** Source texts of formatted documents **
╔══

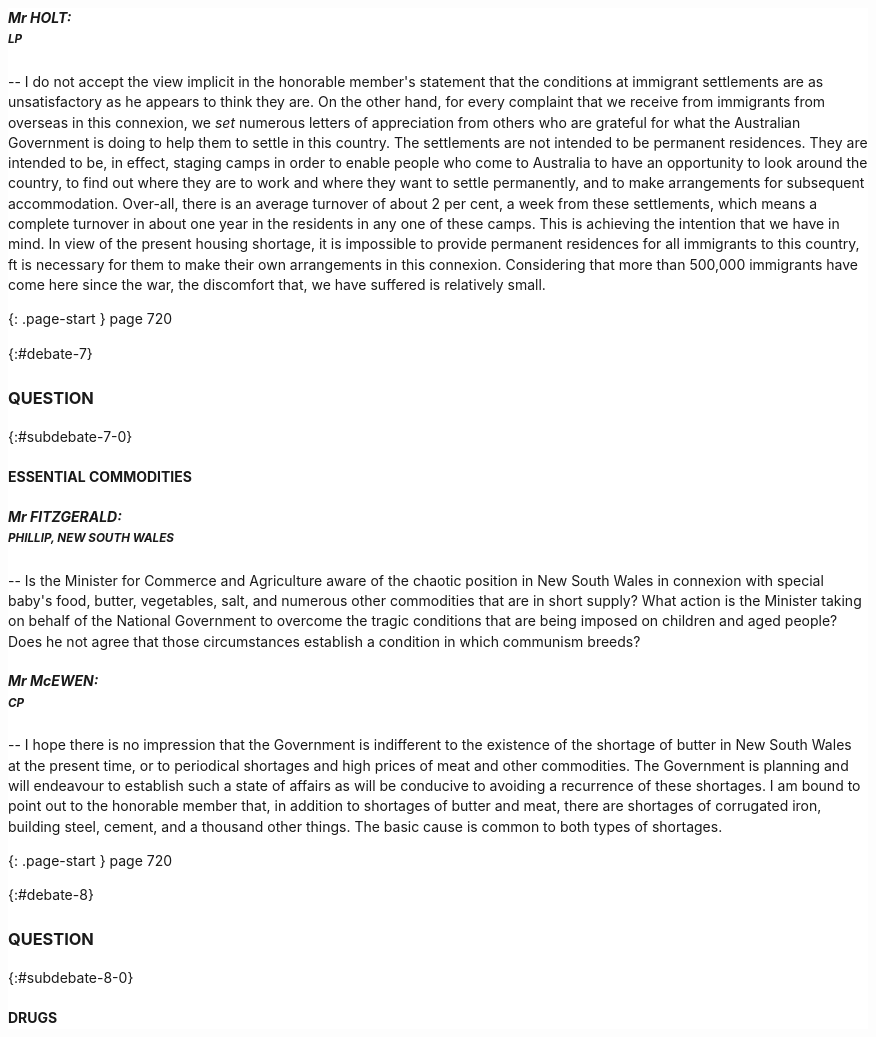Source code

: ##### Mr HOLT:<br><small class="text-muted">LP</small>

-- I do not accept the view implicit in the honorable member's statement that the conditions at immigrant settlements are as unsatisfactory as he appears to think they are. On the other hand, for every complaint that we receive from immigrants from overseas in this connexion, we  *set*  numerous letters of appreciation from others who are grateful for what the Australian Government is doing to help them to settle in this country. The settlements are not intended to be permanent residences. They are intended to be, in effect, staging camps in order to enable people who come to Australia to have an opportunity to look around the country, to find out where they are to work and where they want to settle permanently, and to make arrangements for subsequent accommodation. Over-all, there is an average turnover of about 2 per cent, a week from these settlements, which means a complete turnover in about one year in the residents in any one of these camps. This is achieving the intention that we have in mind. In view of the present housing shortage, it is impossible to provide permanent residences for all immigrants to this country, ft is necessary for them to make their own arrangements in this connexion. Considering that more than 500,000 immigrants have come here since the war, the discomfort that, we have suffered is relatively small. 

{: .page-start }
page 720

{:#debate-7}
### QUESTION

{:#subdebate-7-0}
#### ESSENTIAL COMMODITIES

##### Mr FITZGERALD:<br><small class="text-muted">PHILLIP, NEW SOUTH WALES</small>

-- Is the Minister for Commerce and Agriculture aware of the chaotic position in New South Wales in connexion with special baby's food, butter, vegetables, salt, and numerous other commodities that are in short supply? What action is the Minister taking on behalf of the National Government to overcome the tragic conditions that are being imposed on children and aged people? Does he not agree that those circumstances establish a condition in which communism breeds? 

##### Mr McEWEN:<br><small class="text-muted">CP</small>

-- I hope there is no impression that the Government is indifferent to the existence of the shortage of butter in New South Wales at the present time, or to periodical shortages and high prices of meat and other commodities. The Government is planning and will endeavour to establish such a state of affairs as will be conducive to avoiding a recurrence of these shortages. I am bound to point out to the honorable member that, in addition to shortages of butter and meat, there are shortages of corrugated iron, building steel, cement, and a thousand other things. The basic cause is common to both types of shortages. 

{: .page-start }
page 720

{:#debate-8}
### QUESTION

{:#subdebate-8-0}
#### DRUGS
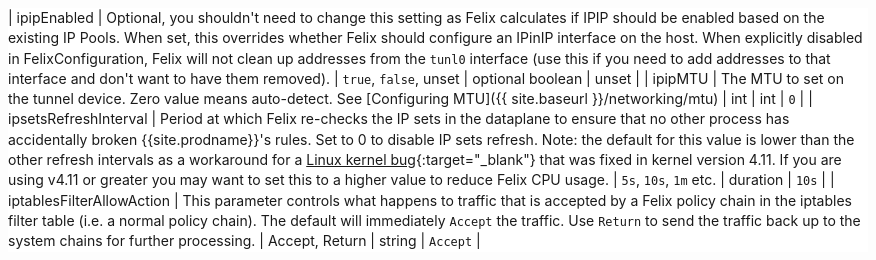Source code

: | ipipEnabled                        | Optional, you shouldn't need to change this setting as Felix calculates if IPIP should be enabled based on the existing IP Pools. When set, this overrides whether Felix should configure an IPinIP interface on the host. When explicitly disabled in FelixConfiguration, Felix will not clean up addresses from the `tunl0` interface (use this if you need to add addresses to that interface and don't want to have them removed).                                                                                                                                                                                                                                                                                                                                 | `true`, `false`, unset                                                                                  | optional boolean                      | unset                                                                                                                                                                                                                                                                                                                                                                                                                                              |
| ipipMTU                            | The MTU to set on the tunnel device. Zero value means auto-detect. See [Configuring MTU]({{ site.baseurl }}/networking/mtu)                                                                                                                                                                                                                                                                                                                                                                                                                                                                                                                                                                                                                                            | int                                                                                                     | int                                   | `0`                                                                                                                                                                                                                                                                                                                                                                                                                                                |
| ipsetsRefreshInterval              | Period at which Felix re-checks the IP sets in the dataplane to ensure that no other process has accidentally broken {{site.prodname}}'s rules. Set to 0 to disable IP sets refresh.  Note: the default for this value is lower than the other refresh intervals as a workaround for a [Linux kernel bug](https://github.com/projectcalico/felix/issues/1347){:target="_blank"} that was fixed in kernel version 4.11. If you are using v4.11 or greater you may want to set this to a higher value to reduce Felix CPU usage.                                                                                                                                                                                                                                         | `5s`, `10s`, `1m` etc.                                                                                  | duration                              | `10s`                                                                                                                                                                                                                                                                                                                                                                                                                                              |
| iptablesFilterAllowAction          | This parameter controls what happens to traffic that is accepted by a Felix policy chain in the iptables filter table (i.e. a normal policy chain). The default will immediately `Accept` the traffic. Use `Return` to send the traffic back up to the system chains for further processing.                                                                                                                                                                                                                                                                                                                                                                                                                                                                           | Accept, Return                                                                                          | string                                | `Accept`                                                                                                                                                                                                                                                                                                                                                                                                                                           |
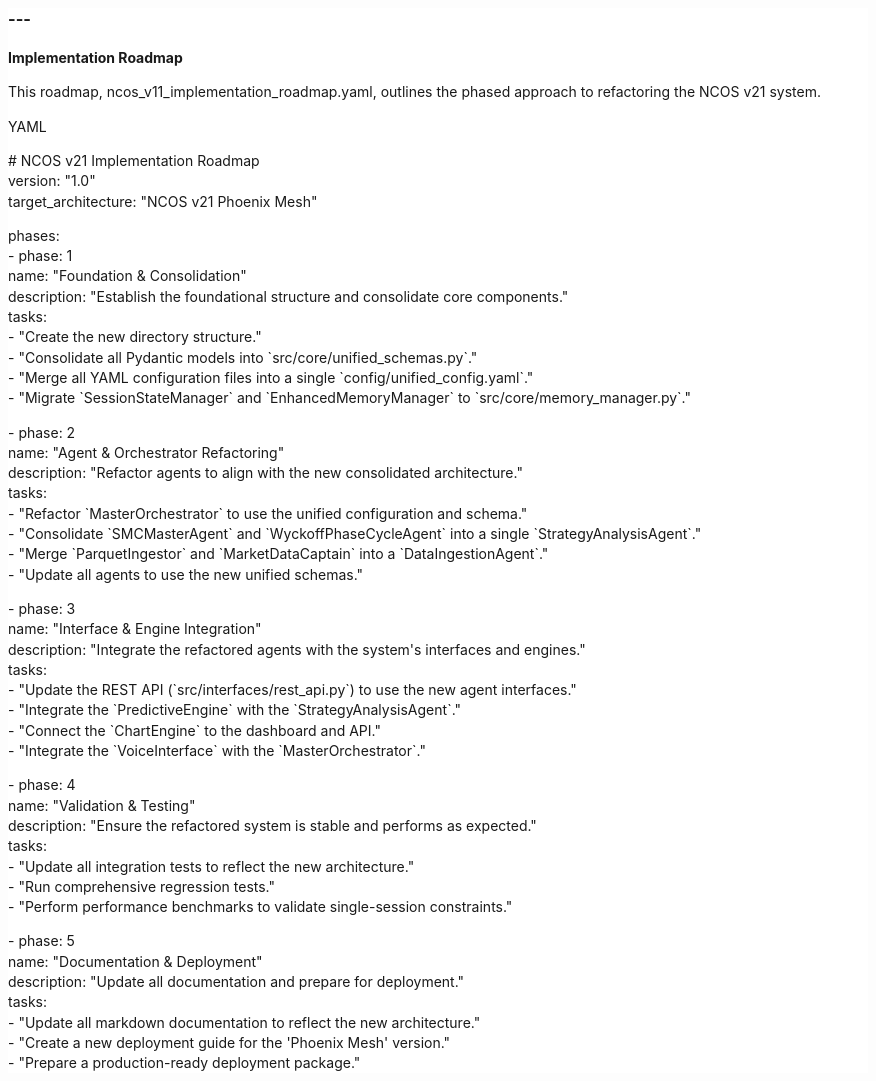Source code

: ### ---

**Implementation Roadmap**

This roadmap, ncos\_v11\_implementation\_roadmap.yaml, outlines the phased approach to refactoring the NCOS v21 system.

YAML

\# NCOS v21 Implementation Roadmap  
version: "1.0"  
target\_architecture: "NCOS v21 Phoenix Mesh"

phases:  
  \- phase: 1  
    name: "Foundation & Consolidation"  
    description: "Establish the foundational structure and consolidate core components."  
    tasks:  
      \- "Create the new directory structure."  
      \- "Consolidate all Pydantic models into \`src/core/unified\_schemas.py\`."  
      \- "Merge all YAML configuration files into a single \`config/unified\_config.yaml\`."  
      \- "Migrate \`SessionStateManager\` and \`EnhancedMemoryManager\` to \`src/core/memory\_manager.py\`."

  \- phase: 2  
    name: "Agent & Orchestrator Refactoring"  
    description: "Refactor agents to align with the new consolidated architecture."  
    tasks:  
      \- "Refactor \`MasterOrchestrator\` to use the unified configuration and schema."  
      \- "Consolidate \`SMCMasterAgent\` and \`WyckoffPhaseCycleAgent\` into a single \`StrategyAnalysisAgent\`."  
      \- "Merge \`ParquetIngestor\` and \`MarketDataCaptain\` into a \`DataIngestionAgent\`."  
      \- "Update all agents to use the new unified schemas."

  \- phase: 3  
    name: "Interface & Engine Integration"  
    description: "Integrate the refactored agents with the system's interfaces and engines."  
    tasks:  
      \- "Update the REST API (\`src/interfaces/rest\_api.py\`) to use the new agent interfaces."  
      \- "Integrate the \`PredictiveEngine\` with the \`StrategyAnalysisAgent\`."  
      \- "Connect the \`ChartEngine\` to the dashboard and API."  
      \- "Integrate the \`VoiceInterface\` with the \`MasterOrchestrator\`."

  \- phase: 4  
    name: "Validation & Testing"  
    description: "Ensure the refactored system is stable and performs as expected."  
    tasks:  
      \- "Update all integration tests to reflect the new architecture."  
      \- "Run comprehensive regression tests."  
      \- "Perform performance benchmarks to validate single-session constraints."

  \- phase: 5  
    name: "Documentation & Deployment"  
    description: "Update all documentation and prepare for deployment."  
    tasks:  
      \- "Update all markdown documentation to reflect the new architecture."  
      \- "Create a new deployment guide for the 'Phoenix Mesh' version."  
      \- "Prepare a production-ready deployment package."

╚══

** Problem **
Where a picture appears, omit it; otherwise reproduce each line above from the first to the one with "##### Mr HOLT:<br><small", inclusive.

** Task answer **
Source code

: ##### Mr HOLT:<br><small class="text-muted">LP</small>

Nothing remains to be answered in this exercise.